■ Directions for this task ■
Count the lines below that contain the string "some", treating uppercase and lowercase as different. Reply with the number only.

■ Input data ■
------------------------------------------------------------------------
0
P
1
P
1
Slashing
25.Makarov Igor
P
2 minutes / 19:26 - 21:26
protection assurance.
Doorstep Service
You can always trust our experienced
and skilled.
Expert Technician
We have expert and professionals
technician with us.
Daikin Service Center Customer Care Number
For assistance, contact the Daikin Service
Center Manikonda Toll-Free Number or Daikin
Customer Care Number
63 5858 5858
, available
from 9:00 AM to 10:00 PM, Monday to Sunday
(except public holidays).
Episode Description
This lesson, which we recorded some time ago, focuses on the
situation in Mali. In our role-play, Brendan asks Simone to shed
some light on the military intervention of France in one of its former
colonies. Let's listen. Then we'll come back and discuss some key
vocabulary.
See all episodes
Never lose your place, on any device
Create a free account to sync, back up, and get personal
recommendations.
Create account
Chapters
------------------------------------------------------------------------
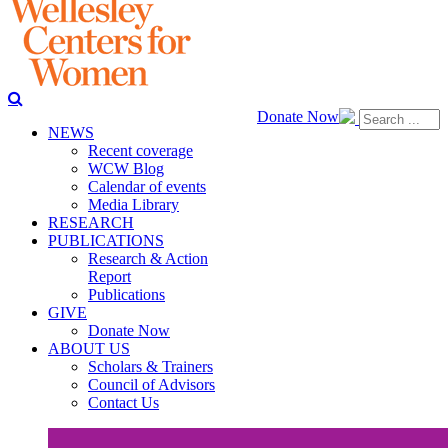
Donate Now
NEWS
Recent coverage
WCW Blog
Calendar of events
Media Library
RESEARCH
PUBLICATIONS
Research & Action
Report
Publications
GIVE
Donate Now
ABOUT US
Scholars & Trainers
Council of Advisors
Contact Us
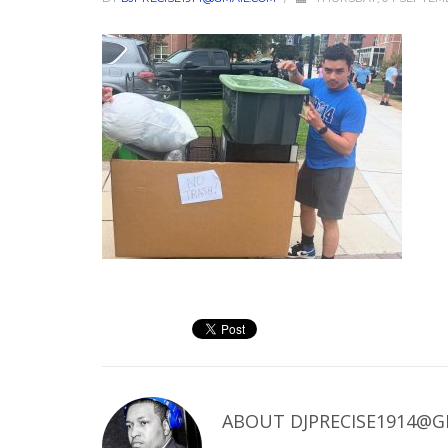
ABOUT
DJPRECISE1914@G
------------------------------------------------------------------------
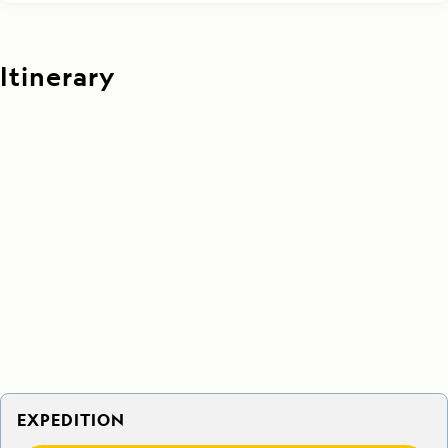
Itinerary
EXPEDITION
------------------------------------------------------------------------
■ Answer to this exercise ■
3